China’s Biodiesel Producers Seek Brand-new Outlets As Hefty EU Tariffs Bite
By Chen Aizhu
SINGAPORE, Aug 16 (Reuters) – Chinese biodiesel manufacturers are looking for new outlets in Asia for their exports and checking out producing other biofuels as supply to the European Union, their most significant buyer, dries up ahead of anti-dumping tariffs, biofuel executives and analysts stated.
The EU will enforce provisionary anti-dumping tasks of between 12.8% and 36.4% on Chinese biodiesel from Friday, striking over 40 business consisting of leading manufacturers Zhejiang Jiaao, Henan Junheng and Longyan Zhuoyue Group in an export business that was worth $2.3 billion in 2015.
Some bigger manufacturers are eyeing the marine fuel market in China and Singapore, the world’s top marine fuel center, as they look for to balance out currently falling biodiesel exports to the EU, stated.
Exports to the bloc have actually fallen sharply because mid-2023 amidst examinations. Volumes in the first six months of this year plunged 51% from a year previously to 567,440 tons, Chinese customs information showed.
June shipments shrank to simply over 50,000 tons, the most affordable because mid-2019, according to customs information.
At their peak, exports to the EU reached a record 1.8 million heaps in 2023, representing 90% of all Chinese biodiesel exports that year. The Netherlands was the leading importer in 2023, taking in 84% of China’s biodiesel deliveries to the EU, followed by Belgium and Spain, Chinese customs figures showed.
Chinese producers of biodiesel have actually enjoyed fat profits recently, making the most of the EU’s green energy policy that gives subsidies to business that are utilizing biodiesel as a sustainable transportation fuel such as Repsol, Shell and Neste.
Much of China’s biodiesel manufacturers are privately-run small plants using scores of workers processing waste oil collected from countless Chinese restaurants. Before the biodiesel export boom, they were making lower-value products like soaps and processing leather products.
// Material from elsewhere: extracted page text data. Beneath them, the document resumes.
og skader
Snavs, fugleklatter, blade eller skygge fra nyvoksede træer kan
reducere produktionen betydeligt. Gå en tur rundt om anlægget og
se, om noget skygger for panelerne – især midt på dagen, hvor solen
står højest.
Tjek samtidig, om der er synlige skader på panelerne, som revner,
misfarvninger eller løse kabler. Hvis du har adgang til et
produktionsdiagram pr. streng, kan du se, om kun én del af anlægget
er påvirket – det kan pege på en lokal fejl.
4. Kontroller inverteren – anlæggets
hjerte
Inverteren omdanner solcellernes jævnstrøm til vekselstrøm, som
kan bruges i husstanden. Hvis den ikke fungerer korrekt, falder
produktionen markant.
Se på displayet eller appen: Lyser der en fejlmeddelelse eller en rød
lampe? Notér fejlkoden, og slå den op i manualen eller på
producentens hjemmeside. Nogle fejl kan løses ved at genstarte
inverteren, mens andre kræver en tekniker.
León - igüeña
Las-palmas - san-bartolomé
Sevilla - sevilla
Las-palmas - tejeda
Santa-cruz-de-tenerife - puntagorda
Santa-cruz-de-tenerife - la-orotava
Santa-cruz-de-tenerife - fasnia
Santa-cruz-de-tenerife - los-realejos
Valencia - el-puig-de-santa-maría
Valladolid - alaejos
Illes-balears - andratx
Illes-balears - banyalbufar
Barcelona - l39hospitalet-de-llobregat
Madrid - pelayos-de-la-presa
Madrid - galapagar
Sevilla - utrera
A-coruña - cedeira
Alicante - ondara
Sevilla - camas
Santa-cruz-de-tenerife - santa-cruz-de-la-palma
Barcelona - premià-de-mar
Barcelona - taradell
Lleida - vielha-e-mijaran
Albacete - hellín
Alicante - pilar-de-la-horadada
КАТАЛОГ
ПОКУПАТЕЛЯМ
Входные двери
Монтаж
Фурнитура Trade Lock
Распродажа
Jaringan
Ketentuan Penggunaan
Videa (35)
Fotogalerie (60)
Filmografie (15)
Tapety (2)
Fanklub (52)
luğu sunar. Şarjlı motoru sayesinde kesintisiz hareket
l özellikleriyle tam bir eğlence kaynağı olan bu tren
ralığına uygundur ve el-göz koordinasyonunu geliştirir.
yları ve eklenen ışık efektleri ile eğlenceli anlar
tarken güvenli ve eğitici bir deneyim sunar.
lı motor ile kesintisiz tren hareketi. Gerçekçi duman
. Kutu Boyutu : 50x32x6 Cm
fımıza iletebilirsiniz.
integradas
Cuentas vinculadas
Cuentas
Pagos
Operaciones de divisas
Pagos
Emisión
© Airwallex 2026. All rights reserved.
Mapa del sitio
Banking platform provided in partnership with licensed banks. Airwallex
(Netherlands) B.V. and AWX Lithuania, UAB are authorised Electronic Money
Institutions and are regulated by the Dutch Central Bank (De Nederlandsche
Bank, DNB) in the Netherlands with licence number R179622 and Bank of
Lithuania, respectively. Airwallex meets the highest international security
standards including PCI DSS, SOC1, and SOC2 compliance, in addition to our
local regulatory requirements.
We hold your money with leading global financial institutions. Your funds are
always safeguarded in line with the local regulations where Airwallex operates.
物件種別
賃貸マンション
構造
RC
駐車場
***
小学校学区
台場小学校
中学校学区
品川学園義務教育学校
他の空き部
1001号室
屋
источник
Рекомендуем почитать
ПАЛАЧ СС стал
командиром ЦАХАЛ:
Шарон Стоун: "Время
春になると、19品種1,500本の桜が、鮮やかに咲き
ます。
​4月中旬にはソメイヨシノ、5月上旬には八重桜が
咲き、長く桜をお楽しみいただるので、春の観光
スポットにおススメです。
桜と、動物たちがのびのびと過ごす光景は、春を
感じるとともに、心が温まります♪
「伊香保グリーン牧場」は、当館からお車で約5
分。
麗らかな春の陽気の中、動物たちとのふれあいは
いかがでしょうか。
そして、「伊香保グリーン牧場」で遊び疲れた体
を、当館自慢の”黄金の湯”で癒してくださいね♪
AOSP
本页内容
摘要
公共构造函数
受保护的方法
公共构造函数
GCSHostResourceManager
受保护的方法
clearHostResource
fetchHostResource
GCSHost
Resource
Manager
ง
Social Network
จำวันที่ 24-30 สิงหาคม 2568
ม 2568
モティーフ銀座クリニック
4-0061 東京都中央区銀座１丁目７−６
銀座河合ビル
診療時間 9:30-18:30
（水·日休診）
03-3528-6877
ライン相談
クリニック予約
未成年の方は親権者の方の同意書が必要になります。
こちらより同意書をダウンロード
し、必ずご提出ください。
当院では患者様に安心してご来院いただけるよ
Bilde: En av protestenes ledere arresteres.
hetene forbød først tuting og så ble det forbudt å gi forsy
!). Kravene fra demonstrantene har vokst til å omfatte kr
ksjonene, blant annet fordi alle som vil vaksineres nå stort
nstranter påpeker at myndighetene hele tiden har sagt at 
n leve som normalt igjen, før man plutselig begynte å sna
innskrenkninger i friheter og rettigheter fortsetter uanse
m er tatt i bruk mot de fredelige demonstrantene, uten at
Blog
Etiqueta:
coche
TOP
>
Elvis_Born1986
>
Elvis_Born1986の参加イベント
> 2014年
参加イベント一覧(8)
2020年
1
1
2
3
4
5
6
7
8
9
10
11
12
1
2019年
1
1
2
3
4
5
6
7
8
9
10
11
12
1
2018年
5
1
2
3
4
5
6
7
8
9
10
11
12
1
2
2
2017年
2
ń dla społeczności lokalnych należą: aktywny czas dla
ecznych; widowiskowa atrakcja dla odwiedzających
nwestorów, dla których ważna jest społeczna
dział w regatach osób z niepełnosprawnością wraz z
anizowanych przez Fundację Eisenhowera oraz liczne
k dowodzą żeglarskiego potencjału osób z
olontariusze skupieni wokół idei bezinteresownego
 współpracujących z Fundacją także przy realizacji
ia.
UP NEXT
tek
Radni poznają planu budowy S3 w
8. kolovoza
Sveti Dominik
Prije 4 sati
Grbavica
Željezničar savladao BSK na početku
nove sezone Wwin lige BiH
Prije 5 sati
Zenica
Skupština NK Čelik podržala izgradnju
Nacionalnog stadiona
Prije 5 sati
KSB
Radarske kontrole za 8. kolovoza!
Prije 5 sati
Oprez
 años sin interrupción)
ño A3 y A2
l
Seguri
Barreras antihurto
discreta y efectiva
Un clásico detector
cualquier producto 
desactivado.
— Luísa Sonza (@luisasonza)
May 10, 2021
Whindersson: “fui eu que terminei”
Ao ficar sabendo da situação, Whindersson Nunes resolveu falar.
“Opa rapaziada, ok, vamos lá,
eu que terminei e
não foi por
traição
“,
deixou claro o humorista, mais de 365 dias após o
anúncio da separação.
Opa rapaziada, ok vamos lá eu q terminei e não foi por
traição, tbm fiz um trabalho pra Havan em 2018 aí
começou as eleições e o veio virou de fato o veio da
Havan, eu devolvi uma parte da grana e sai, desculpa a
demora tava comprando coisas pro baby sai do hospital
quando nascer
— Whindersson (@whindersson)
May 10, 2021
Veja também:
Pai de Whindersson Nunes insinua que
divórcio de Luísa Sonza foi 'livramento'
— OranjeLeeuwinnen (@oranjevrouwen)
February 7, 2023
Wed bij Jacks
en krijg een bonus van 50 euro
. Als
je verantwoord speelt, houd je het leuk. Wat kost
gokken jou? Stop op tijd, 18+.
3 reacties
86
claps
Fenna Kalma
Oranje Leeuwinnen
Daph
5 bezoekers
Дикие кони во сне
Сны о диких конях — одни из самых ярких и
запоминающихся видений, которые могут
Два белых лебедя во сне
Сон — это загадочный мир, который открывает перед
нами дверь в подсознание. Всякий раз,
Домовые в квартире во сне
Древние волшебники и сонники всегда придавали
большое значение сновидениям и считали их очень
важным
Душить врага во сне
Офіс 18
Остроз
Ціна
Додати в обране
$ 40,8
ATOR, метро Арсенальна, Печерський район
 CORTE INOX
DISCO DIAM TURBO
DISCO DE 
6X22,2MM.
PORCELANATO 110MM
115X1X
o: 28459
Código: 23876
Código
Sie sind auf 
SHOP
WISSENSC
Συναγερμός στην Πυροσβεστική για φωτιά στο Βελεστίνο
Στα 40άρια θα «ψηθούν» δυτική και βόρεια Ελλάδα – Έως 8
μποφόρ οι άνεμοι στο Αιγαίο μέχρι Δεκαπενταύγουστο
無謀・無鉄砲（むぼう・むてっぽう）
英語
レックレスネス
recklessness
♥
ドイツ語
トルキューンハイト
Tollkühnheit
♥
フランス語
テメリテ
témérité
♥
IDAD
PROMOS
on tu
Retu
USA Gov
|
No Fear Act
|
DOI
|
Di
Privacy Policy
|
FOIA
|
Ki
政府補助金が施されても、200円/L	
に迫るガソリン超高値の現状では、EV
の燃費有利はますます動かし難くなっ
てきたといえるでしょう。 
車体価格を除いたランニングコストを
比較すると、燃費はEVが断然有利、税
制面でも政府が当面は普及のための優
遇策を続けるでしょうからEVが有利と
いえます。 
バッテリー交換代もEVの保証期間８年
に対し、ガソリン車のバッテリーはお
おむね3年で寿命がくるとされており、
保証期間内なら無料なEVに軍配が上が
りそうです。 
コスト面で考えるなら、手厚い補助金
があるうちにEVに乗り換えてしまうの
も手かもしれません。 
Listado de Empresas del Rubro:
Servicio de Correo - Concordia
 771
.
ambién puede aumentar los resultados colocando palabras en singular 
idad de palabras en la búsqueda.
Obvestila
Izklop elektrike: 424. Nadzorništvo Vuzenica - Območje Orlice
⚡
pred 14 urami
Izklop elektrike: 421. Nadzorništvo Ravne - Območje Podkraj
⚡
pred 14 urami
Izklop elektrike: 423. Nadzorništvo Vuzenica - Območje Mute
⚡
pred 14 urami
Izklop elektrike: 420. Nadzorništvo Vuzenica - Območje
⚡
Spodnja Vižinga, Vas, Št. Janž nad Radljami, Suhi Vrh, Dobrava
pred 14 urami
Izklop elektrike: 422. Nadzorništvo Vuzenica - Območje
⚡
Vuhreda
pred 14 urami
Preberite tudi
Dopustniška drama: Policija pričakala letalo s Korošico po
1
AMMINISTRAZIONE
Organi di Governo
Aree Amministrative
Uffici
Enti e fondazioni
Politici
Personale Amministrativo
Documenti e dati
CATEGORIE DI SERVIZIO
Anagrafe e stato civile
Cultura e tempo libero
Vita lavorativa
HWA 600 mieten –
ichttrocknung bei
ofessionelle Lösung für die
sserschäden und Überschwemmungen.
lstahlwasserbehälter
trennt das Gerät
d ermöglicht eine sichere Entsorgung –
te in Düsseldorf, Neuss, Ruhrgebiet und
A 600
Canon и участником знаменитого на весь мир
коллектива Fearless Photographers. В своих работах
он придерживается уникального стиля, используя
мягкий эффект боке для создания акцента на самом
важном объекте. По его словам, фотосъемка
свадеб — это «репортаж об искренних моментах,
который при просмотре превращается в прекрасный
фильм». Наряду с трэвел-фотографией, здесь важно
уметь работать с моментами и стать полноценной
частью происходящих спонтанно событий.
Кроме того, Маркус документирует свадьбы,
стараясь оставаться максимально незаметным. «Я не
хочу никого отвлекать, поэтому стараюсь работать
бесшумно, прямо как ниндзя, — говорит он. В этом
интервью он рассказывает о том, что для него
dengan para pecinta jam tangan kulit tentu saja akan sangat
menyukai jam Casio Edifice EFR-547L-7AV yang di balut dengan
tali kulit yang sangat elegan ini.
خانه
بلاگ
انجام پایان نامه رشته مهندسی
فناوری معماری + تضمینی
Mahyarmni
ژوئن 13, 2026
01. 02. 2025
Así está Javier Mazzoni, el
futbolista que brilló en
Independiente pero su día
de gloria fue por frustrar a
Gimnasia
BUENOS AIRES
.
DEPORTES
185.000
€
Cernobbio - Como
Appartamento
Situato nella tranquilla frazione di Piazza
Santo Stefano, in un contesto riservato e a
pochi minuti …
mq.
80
However, the boom was temporary. The EU started in August in 2015 examining Indonesian biodiesel that was thought of preventing duties by going through China and Britain, followed by a 14-month anti-dumping probe into Chinese biodiesel thought to be priced synthetically low and undercutting local manufacturers.
Anticipating the tariffs, traders stockpiled on used cooking oil (UCO), raising costs of the feedstock, while prices of biodiesel sank in view of shrinking demand for the Chinese supply.
“With substantial prices of UCO partially supported by strong U.S. and European need, and free-falling item prices, companies are having a hard time surviving,” stated Gary Shan, primary marketing officer of Henan Junheng.
Prices of hydrotreated grease, or HVO, a primary type of biodiesel, have halved versus in 2015’s average to the current $1,200 to $1,300 per metric load and are off a peak of $3,000 in 2022, Shan included.
With low rates, biodiesel plants have actually cut their operations to a lowest level of under 20% of existing capacity usually in July, down from a peak of 50% last seen in early 2023, according to Chinese consultancies Sublime China Information and JLC.
Meanwhile, shrinking biodiesel sales are improving China’s UCO exports, which analysts predict are set to touch a brand-new high this year. UCO exports skyrocketed by two-thirds year-on-year in the very first half of 2024 to 1.41 million loads, with the United States, Singapore and the Netherlands the leading locations.
OUTLETS
While numerous smaller plants are likely to shutter production indefinitely, larger manufacturers like Zhejiang Jiaao, Leoking Enviro Group and Longyan Zhuoyue are exploring new outlets consisting of the marine fuel market in your home and in the important center of Singapore, which is utilizing more biodiesel for ship fuel blending, according to the biofuel executives.
One of the manufacturers, Longyan Zhuoyue, concurred in January with COSCO Shipping to utilize more biodiesel in marine fuel.
Companies would likewise speed up preparation and building of sustainable air travel fuel (SAF) plants, executives stated. China is expected to announce an SAF mandate before completion of 2024.
They have actually likewise been searching for new biodiesel customers outside the EU bloc, in Australia, Japan, South Korea and Southeast Asia where there are regional mandates for the alternative fuel, the authorities added.